California was forced to pay much higher-than-expected yields Wednesday to sell $3 billion in tobacco settlement bonds, in a deal that underscored investors' concerns about the state's budget woes.
The tax-free yields of as much as 7% on the longest-term tobacco bonds also were another sign of the general weakness in the municipal bond market, until recently a portfolio star for investors since 1999.
California and other states have been using bonds as a way to advance themselves some of the $200 billion that major tobacco companies in 1998 agreed to pay over 25 years, in a pact that settled the states' health liability suits against the firms.
The bonds are backed by the tobacco companies' future payments and are viewed as investment-grade quality by leading credit-rating firms.
But brokerages handling the California sale Wednesday found that institutional investors balked at the 6.5% yield that had been offered to individual investors on the longest-term bonds earlier in the week.
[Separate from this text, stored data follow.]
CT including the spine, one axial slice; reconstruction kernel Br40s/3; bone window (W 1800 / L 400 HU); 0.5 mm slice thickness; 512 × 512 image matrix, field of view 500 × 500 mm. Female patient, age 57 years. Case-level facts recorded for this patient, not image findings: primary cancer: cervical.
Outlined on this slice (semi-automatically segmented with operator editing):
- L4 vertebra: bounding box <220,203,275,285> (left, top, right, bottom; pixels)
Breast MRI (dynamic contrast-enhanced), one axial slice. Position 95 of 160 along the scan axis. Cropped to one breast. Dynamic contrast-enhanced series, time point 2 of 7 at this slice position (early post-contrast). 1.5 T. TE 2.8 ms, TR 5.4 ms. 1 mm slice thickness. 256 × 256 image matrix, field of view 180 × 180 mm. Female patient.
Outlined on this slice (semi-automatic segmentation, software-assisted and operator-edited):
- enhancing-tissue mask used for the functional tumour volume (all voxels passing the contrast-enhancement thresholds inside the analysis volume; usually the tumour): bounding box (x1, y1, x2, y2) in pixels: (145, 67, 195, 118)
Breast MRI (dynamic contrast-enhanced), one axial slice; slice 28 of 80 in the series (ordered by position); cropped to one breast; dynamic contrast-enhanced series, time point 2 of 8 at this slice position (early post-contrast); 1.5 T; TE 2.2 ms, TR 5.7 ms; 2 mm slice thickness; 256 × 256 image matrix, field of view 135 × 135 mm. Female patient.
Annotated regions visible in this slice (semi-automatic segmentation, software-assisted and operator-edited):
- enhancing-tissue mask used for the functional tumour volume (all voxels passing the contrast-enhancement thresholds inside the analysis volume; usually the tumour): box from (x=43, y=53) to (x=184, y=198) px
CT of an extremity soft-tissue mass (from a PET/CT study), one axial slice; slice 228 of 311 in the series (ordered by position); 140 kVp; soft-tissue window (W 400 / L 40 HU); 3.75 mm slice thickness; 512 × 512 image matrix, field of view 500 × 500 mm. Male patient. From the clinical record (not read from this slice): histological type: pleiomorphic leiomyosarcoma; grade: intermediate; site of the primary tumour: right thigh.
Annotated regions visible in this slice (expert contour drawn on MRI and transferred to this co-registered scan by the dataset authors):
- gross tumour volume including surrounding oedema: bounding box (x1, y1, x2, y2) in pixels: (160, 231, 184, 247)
It took 7% to sell those securities, which officially mature in 2041 but are expected to be paid off by 2021.
To put that yield in perspective, a 7% tax-free return is equivalent to a 10.4% taxable yield for someone in the 33% federal marginal tax bracket. By contrast, the yield on taxable 30-year Treasury bonds stood at 4.96% on Wednesday.
Mutual fund managers and other institutional investors said the high yields demanded on the tobacco bonds in large part reflected the glut of those securities. Other states preceded California with tobacco bond sales, and more are expected to follow.
Because the bonds will be paid off by the handful of big tobacco firms, institutions lump all of the bonds as one issue regardless of the state that sells them. That limits the amount of the bonds that can be held by a single mutual fund.
"The market is choking on tobacco bonds," said Mark McCray, a fund manager at Pimco Funds in Newport Beach. "Investors feel it's very difficult to add more of the same risk" to their portfolios.
Joe Deane, a muni manager at Smith Barney funds in New York, said the difficulty in selling the California bonds also was a sign of investors' jitters about the state's finances in the face of a huge budget gap.
"Everybody's taking a close look at the budget situation," Deane said. A key issue for investors, he said, is whether California will borrow its way out of its budget deficit instead of addressing structural problems in revenue and spending.